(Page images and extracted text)
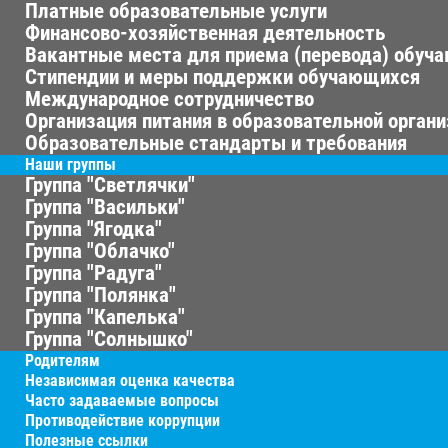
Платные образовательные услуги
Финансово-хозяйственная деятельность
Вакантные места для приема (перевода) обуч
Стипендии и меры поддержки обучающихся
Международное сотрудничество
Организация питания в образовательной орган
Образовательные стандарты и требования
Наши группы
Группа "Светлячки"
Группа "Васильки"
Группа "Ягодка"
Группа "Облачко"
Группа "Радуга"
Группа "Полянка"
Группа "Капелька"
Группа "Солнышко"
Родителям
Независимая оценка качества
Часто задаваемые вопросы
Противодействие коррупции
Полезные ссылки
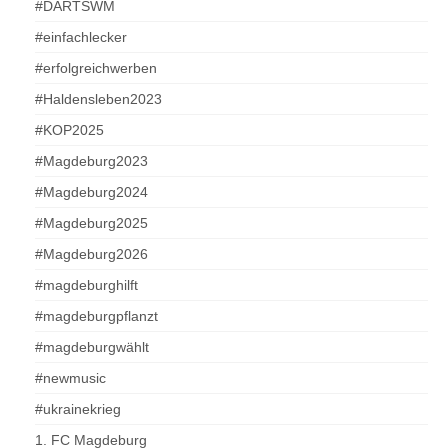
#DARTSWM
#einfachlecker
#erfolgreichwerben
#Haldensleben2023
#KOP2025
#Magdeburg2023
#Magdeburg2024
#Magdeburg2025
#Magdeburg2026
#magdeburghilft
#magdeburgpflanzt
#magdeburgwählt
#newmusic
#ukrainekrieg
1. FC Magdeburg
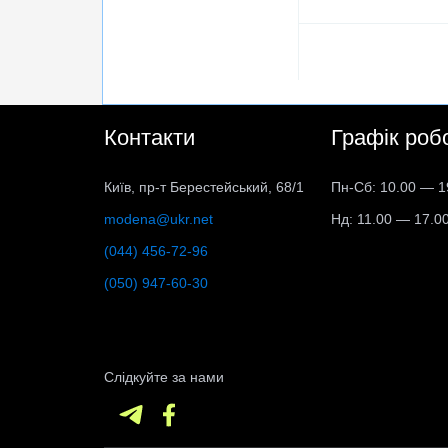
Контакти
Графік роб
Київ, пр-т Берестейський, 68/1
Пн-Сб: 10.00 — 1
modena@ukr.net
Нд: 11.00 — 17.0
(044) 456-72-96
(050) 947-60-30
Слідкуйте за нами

Job item: Bring together each line above where the string "Группа" turns up.

Result for this task:
Группа "Светлячки"
Группа "Васильки"
Группа "Ягодка"
Группа "Облачко"
Группа "Радуга"
Группа "Полянка"
Группа "Капелька"
Группа "Солнышко"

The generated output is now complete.